Carry on the mailing-list message below about Go rule sets and their computational complexity, picking up right after its last sentence.

TEXT EXCERPT:
++++++

Hi;
maybe, for the rules, you would like the Chinese rules,
and in particular the
"TROMP-TAYLOR CONCISE RULES OF GO"
at https://www.cs.cmu.edu/~wjh/go/tmp/rules/TrompTaylor.html

If you like maths, you might check Robson's result, which shows that with
Japanese rules the game is Exptime-hard (exptime-completeness depends on
the exact formalization of Japanese rules, which are too blurry...) (see at
the end of this message).

The complexity for Chinese rules is somewhere between Pspace and Expspace
(this was discussed earlier in this mailing list, I guess... sorry for not
remembering who pointed out first that the common belief that Go with
Chinese rules is in Exptime has never been formally proved and is in fact
not trivial).

Interestingy, for Japanese rules, even for a subset of positions for which
Robson's result is applied, the decidability of phantom-Go (in the sense:
is there a move with winning probability >= 50% ?) is not proved (the
undecidability is not proved, also :-) ); and for Chinese rules, the
decidability is obvious, but the upper complexity bounds are just
huge.

=============
Nb: Robson's paper is discussed here
https://docs.google.com/document/d/1Oq4Vk4oEDZQEbB3hql8nCDUK69pmyJrG0rs9LvsG_WM/edit;
I have scanned the original report and, as Michael agrees for it, I will
put this on the web soon (for the moment only rare people have access to
the document in paper format :-) ).

++++++

DATA FOR REVIEW:
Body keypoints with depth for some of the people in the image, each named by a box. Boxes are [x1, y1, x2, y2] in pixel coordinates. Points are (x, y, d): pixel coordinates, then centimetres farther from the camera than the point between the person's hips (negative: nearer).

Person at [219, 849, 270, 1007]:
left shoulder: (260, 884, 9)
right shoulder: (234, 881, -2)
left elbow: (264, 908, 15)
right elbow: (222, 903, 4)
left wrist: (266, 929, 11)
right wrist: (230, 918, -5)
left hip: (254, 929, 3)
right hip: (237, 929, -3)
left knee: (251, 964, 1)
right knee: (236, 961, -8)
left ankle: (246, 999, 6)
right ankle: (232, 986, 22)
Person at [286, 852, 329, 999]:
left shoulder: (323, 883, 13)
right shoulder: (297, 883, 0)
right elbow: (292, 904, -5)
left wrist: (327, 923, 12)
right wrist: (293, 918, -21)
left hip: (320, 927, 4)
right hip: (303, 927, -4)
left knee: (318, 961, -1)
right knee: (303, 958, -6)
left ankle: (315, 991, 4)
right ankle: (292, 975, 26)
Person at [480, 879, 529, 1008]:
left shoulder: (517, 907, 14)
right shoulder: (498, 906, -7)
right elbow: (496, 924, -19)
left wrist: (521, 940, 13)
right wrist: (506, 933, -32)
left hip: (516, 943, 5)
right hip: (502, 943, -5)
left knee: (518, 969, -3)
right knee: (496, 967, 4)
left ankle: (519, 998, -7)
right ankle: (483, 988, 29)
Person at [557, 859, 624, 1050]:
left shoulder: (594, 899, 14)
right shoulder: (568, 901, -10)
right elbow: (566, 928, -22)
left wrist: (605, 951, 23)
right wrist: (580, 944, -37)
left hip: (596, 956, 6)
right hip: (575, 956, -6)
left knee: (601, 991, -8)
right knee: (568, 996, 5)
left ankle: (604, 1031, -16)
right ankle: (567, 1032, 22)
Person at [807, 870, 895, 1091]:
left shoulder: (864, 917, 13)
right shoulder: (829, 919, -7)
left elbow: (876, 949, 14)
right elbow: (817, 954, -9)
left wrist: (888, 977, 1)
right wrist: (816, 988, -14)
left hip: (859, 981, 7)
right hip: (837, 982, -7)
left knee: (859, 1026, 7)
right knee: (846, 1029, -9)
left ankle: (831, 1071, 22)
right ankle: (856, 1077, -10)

++++++

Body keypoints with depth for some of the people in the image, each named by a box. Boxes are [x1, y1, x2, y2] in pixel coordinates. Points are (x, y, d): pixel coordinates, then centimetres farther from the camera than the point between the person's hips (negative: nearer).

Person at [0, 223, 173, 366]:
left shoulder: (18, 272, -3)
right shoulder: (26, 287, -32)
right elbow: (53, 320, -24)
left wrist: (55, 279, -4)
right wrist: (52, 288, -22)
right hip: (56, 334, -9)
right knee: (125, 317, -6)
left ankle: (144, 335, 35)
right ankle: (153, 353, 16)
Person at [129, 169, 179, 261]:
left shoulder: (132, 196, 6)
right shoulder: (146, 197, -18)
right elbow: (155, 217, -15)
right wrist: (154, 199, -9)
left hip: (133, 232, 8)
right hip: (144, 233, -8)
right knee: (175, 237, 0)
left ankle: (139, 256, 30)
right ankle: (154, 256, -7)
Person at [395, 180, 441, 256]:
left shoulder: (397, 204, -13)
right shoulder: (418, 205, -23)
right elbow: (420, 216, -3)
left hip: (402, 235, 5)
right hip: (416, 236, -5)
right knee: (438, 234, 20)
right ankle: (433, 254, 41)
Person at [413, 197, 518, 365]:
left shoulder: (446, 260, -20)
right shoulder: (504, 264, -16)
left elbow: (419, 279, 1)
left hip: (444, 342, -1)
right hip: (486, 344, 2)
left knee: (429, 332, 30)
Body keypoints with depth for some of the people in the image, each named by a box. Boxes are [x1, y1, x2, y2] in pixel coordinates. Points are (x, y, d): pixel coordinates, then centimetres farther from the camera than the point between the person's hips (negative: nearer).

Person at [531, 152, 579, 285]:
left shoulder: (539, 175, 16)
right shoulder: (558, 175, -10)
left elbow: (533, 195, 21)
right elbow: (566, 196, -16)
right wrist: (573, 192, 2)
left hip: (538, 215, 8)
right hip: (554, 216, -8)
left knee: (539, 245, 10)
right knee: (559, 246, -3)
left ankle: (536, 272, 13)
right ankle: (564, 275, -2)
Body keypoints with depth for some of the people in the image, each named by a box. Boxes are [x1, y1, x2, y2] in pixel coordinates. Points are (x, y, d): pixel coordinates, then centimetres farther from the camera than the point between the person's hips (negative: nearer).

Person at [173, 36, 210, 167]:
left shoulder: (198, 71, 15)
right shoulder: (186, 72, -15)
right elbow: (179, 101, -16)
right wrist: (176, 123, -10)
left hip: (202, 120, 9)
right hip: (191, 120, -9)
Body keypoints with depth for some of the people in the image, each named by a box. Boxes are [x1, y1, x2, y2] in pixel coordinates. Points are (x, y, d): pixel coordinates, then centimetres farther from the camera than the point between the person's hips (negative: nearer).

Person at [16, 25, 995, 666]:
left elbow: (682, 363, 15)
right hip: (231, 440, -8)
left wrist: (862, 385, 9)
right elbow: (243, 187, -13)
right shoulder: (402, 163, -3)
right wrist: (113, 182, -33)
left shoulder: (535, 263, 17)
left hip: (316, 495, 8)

++++++

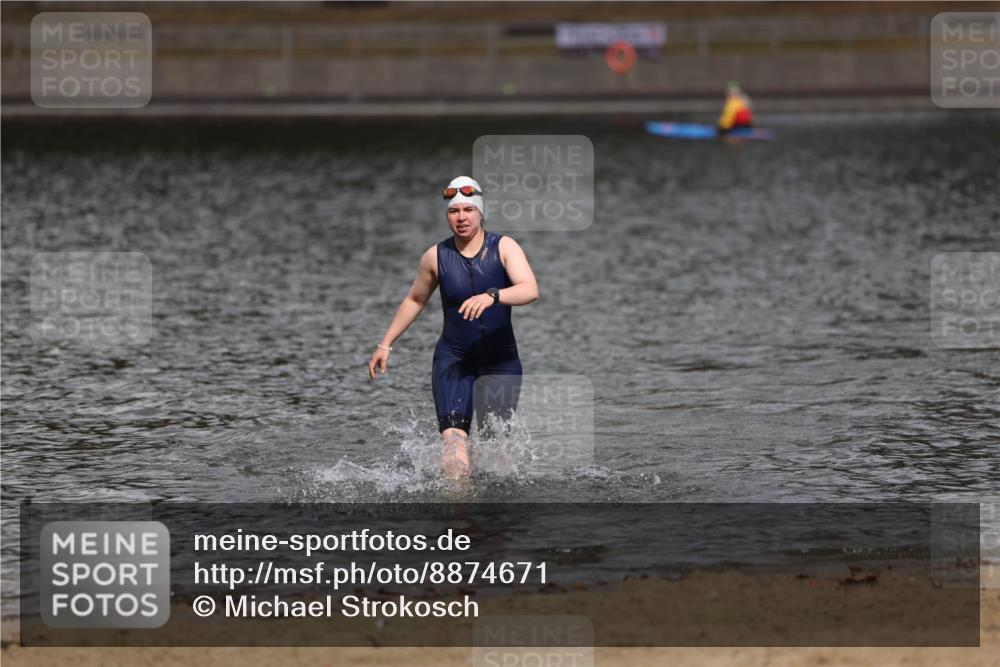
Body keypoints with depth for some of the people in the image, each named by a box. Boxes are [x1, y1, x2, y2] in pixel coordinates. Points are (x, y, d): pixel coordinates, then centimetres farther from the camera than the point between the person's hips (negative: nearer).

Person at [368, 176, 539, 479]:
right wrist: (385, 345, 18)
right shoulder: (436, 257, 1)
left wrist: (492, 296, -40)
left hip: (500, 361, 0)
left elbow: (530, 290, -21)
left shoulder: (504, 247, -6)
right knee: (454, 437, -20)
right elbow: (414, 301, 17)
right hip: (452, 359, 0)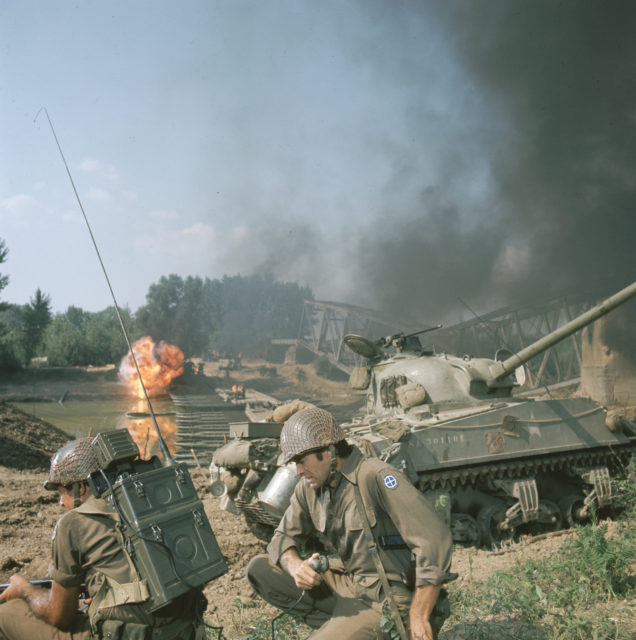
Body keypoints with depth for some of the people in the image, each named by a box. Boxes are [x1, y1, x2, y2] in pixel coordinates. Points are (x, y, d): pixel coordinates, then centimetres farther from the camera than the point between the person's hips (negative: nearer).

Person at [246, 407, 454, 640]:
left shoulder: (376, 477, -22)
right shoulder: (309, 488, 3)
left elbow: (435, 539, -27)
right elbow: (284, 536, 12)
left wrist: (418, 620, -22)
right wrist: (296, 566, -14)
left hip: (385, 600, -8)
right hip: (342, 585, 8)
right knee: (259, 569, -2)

++++++

TASK OUTPUT:
On Mon, Jan 25, 2016 at 9:11 AM, Mark Goldfain <markgoldf...@comcast.net>
wrote:

> Well, although Dr. Tromp seems rather modest about this result, I haven't
> heard of anyone else doing similarly interesting work on the theoretical
> foundations of the game.  This set of results is fascinating and
> newsworthy.
> Congratulations on carrying this out, all the way up to 19x19 !
>
> I have a couple of questions, if these comments are being seen by Dr.
> Tromp.
>
> 1. So, as you go up the chart, what is the percentage of all possible
> positions that are legal?
>     Isn't that a trivially-quick corollary from your results?  [ (Tromp
> result) / (3 **(n*n)) ]
>     And isn't that an interesting sequence?  Perhaps more intuitively
> useful to a go-programmer
>     than the raw numbers themselves?  Does this set of ratios make any
> intuitive sense to you
>     ... or should I rephrase that as -- can you rationalize these results
> of the ratios?
>
> 2. One of the most frustrating things about writing a program to play go
> is that the rules are
>     a bit blurry.  Far too blurry to really satisfy a computer
> programmer.  I think some of the
>     work you've done over the years is in creating a rigorous and
> computable set of rules.
>     Is this correct, or have I heard wrong on this count?  Do you have a
> set of rules that
>     could be profitably used for the basis of a go-playing program, that
> you like today?
>     Is there a link to such a rule set somewhere?
>
> Thanks,
> -- Mark Goldfain
>
> _______________________________________________
> Computer-go mailing list
> Computer-go@computer-go.org
> http://computer-go.org/mailman/listinfo/computer-go




-- 
=========================================================
Olivier Teytaud, olivier.teyt...@inria.fr, TAO, LRI, UMR 8623(CNRS - Univ.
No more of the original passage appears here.